I don’t think I’ve been that much of a hater. Except for hating hippie shit, non-aspirational middle class satisfaction, super aspirational middle class striving exemplified by faux brass faucets or hand-polished marble refurbishments, calculated haircuts, poems about “the body,” the way the New Yorker now plants an umlaut over the second of two grouped vowels in words such as “cooperative” or “reenactment,” as if I couldn’t tell that those two vowels did different things in that word and I needed some help with the notion, the one dance most people do to 80s music, too cool for cool embraces of 70s singer songwriters who are not cool at all except for the magic trick of being held aloft by anybody with peenie jeans, chick lit book covers, judgmental bike jocks, missionaries, floral prints, and entitlement, I have been pretty enthusiastic about most things. Or, if not enthusiastic, at least willing to rationalize around my hatery. In any case, my attitude is enormously improved from its state when I was 14 and most of my statements began with the introductory question, “Do you know what makes me really mad?”

I have grown to cherish my ability to hate. Let me make clear that I don’t mean “hate” in that person-on-person way, that love-not-hate way. My hateration applies largely to the conceptual and the conveniently general. Knowing people who like a thing that I hate on usually downgrades my degree of hatery, or sometimes removes it entirely, because I like people, and the things that they choose to furnish their lives with become more meaningful in the contexts of their lives. My college roommate Rachel loved Mates of State, a husband and wife band that sang warbly, sometimes ill-harmonized songs about how happy they were together. I couldn’t stand their songs, their cuteness, their whole wholesome ish. But for Rachel, who had just met the guy who would end up being her fiancee, it was an ideal soundtrack. This alone pushed me to grudging acceptance, although I sadly didn’t get much further than that. I know, I sound so open-minded.

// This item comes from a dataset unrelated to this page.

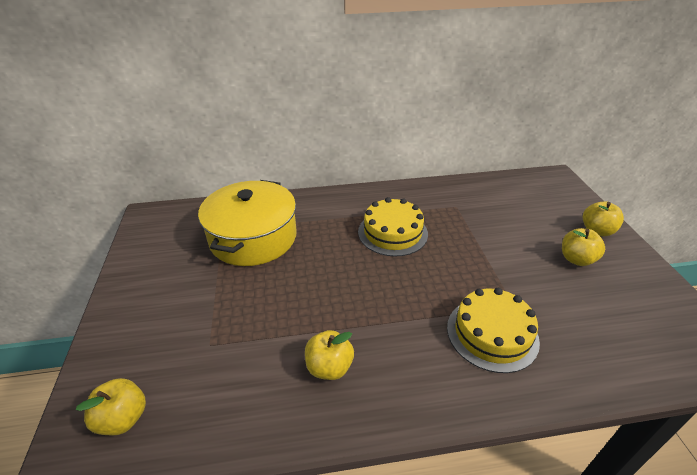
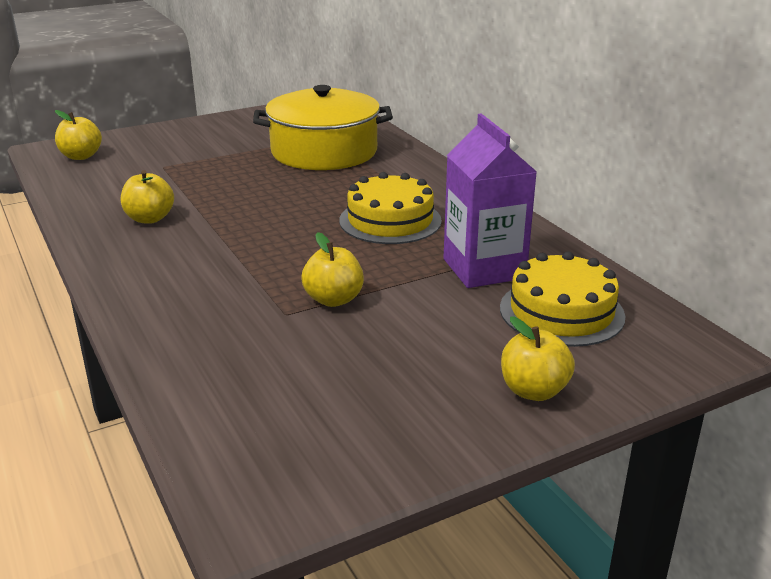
camera: 70 degrees right, 10 degrees down
yellow cake [447,288,540,373] -> yellow cake moved to [500,251,626,347]
yellow apple [562,228,605,266] -> yellow apple moved to [302,232,364,307]
none -> purple carton [443,113,537,288]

As a child I had a running joke with my mother that I alternated open-minded and close-minded days, which had some residue of logic to it, like the notion of being sour if you eat too many sweets or the way my dad would tell me I jinxed his football games if I watched them with him instead of reading upstairs and listening to his bellowing below.

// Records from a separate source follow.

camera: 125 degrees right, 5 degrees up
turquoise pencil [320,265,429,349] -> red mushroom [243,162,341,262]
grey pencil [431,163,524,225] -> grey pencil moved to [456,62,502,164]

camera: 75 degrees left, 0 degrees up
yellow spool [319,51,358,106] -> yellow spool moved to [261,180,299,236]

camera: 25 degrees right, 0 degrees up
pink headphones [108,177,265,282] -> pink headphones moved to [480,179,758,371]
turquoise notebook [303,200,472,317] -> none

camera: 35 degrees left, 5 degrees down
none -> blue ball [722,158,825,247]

Because I have applied all kinds of conditions and exemptions to my hateration, I have been able to keep it close to me and dote on it. I have come to consider it a necessary part of my personality, the thing that was able to balance my mawkish fondness for so many other things. (Short list: karaoke faces, manicures, fish cooked barely or not at all, the movie “Clueless,” wholesome poetry-type engagement with the things of the world, every hotel room I’ve ever stayed in, the cellophane toothpick, bawdy food-related metaphors for the human anatomy in early blues songs, professional sports, and lucite globes with scorpions trapped inside.) I have made excuses on behalf of my hateration. I have tried to tether it to my critical faculties, with the implicit idea that giving up hating would amount to becoming a bovine happy clapper. But lately, unbidden, I have the sense that there’s no real excuse for being an asshole to anybody, and I am troubled by this wisdom. If this wisdom is true, I have been acting out of line for years, skewering the faults of others with a meticulous glee, especially if I have a good excuse at hand. My good excuses ranged from needing a cigarette to needing to be included by imperiously judgmental (but also very witty) friends. Maybe I’ve started to think that I don’t even need those things as much as it might seem. I don’t actually like this feeling, as wholesome and all-to-the-good as it may sound. I’m not writing an admonishing dictate of supreme moral clarity. I don’t always know how to be myself and be nice. And yet I am grossed out by the blemishes on my aura. I still want very badly to chastise hippies for thinking I might care about a drum circle. It all reminds me of that itchy feeling I got in my shins when I was in the middle of a growth spurt, and I don’t like that feeling because I’ve become accustomed to thinking of myself as grown.

In summation, fuck. I may as well start vacuuming the drapes.